__YOUR TASK__. Return every line from the listing where the word "resolution" occurs.

__RAW DATA__.
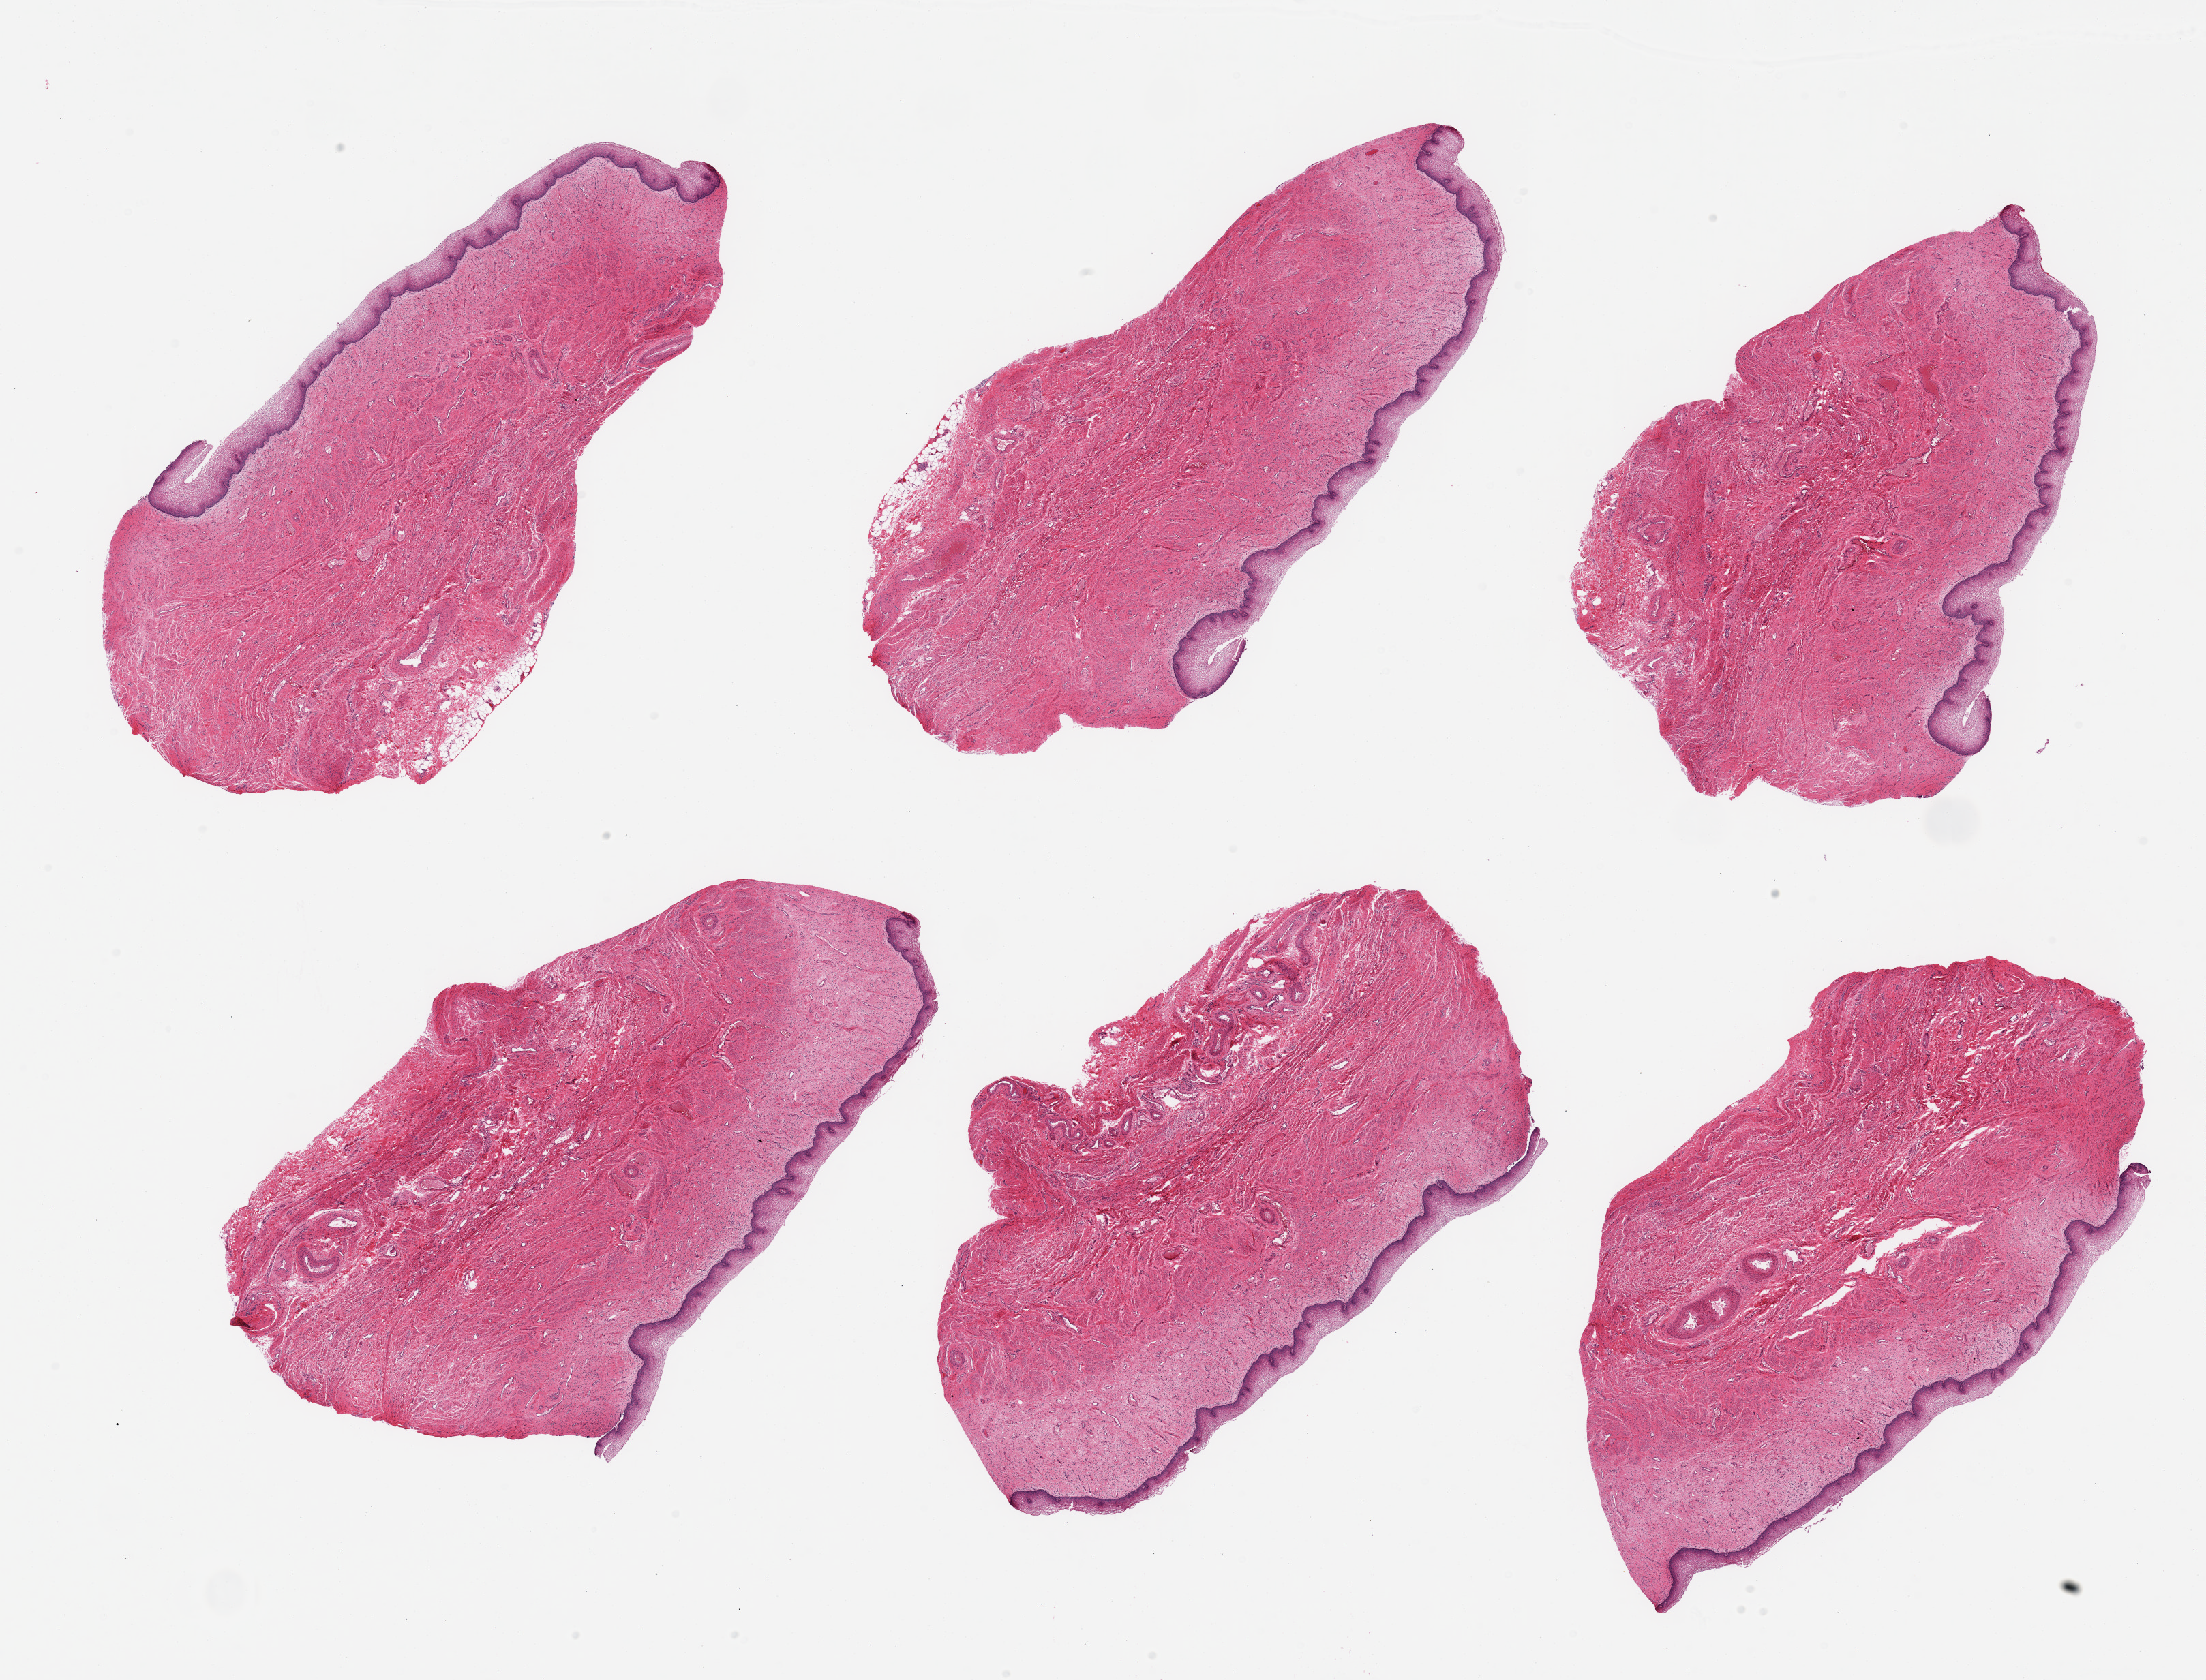
Hematoxylin and eosin (H&E) whole-slide image, whole scanned area (about 25.6 x 19.5 mm) shown as a low-resolution overview. PAXgene-fixed, paraffin-embedded tissue. Target tissue: vagina. Donor tissue sample. Donor sex: female.
Reviewer comment on this tissue sample: 6 pieces; all full thickness with no lesions in epithelium.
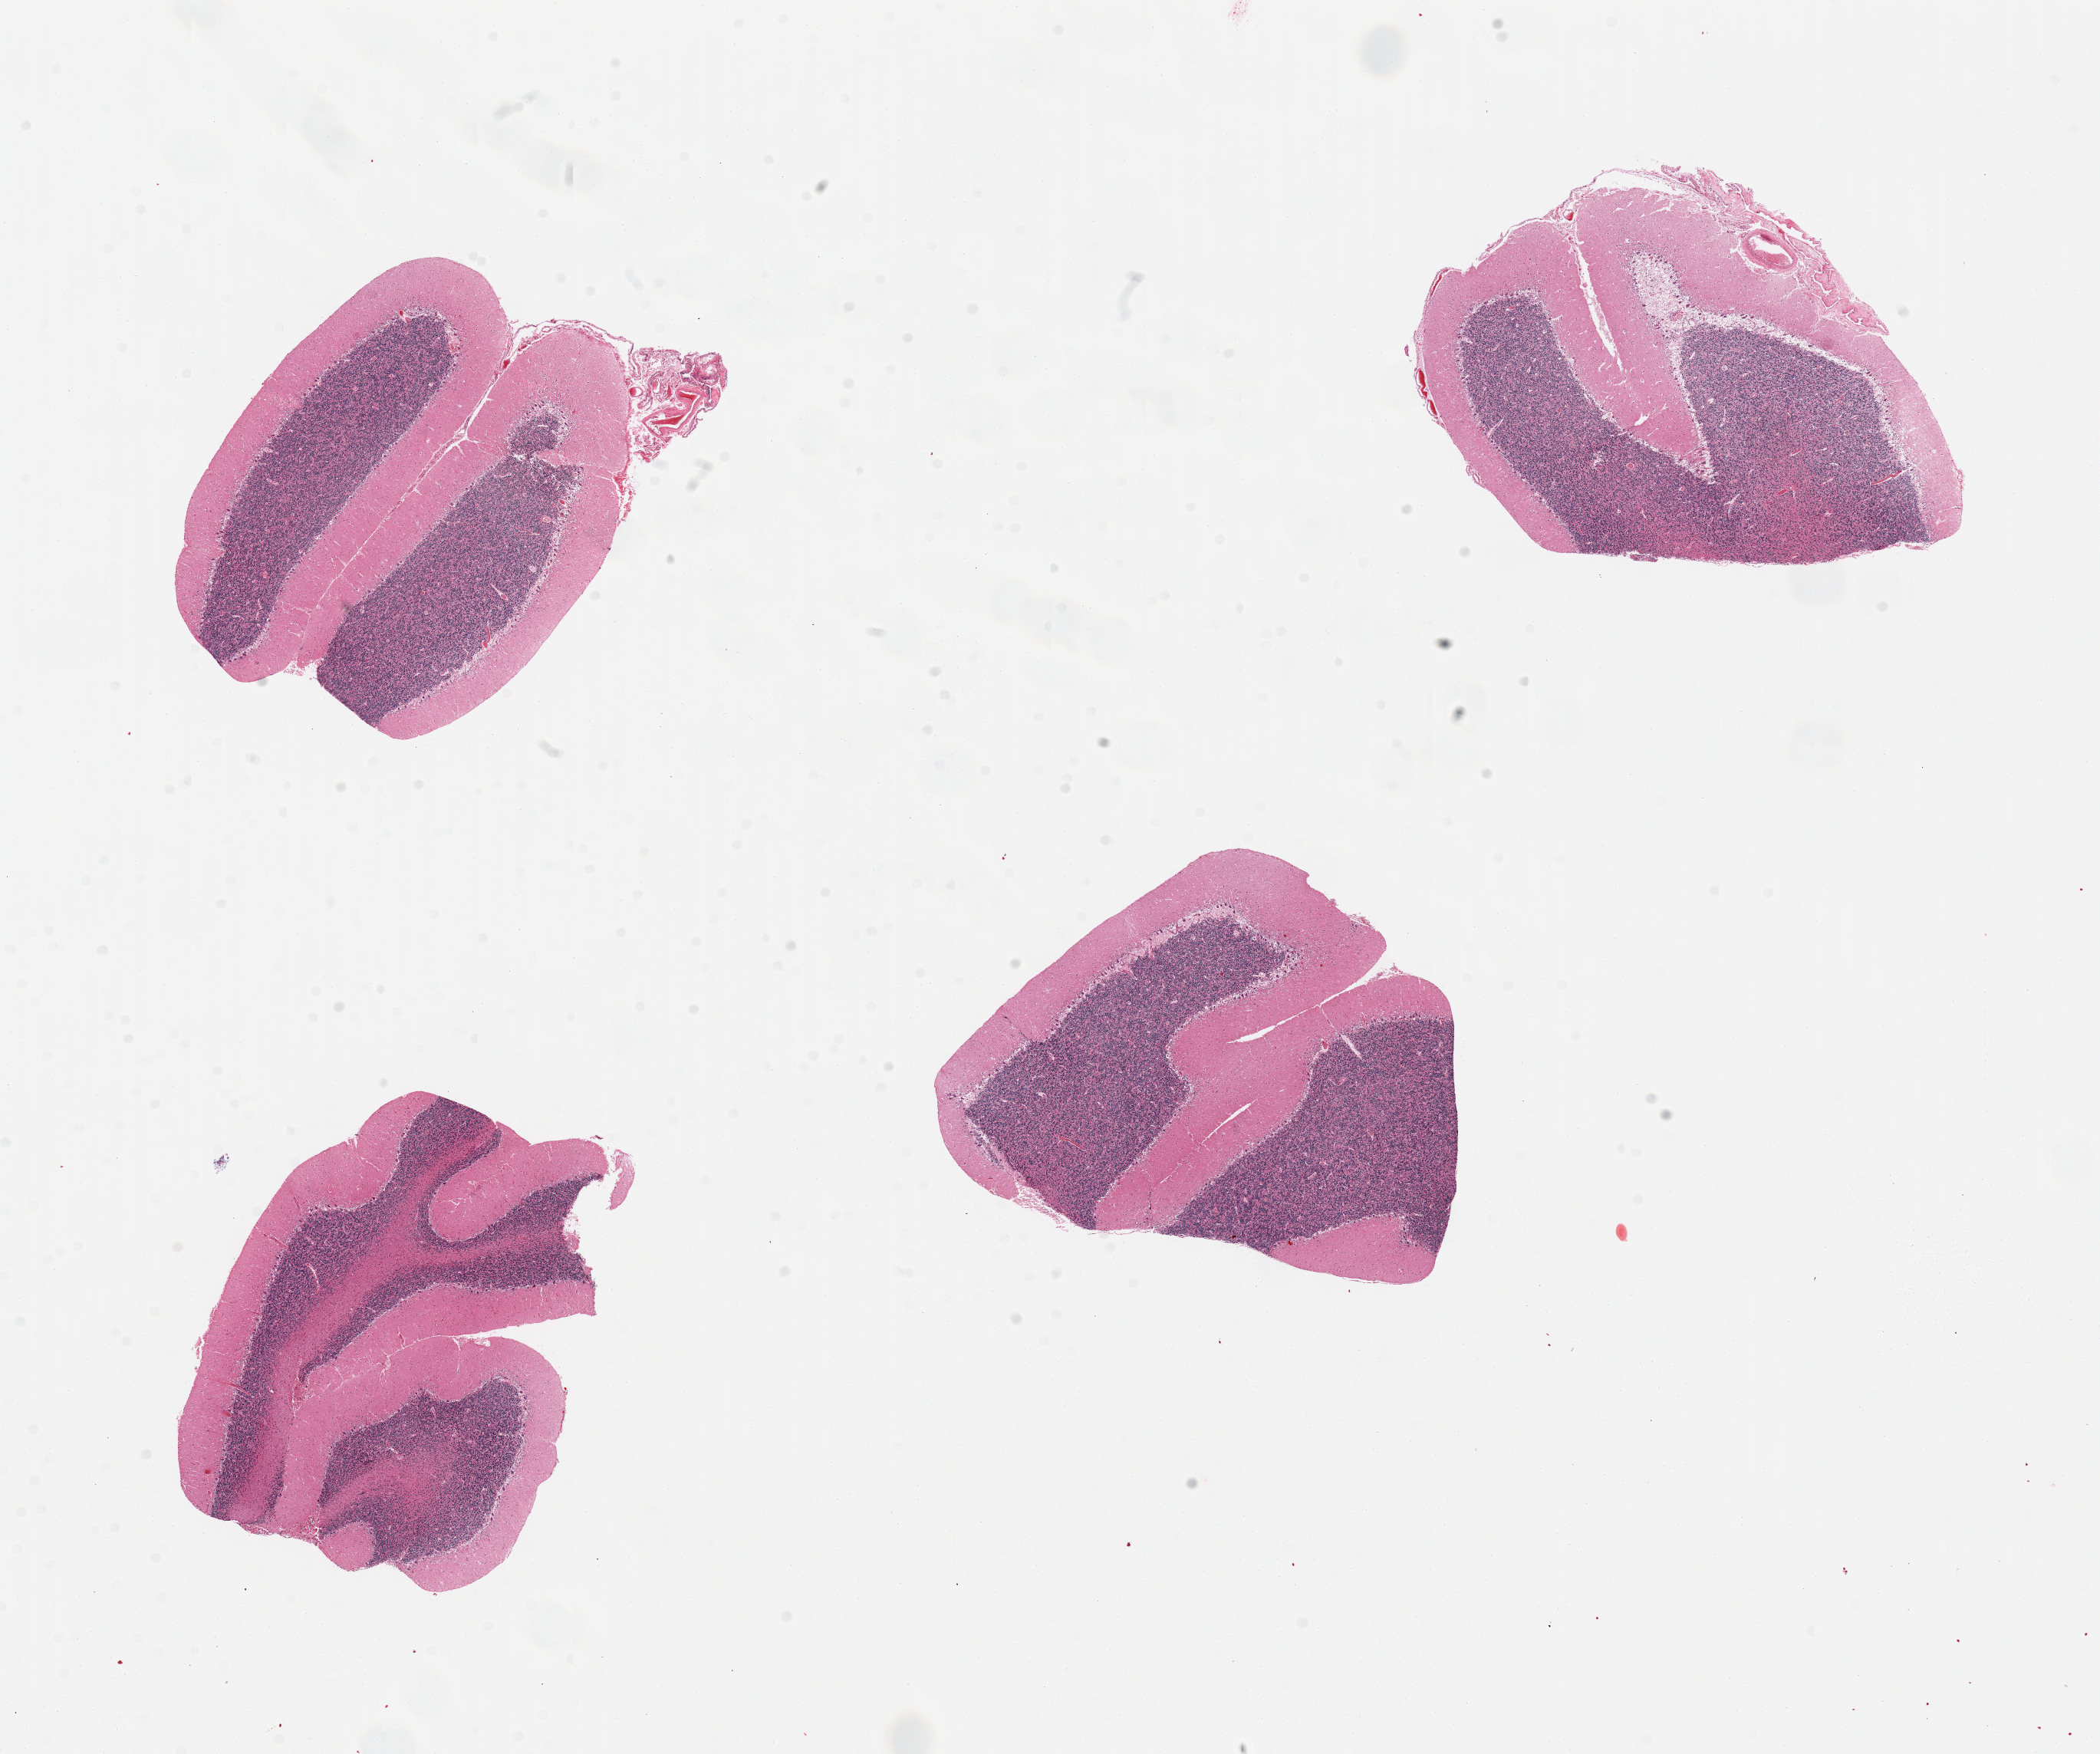
H&E whole-slide image — a low-resolution overview of the entire scanned area, about 21.7 x 18.1 mm (acquisition: 20x scan), PAXgene-fixed, paraffin-embedded tissue, section of cerebellum (target tissue), donor tissue sample. Donor: male.
* reviewer comment on this tissue sample: 4 pieces, no abnormalities noted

__REPLY TO THE EXERCISE__.
Hematoxylin and eosin (H&E) whole-slide image, whole scanned area (about 25.6 x 19.5 mm) shown as a low-resolution overview. PAXgene-fixed, paraffin-embedded tissue. Target tissue: vagina. Donor tissue sample. Donor sex: female.
H&E whole-slide image — a low-resolution overview of the entire scanned area, about 21.7 x 18.1 mm (acquisition: 20x scan), PAXgene-fixed, paraffin-embedded tissue, section of cerebellum (target tissue), donor tissue sample. Donor: male.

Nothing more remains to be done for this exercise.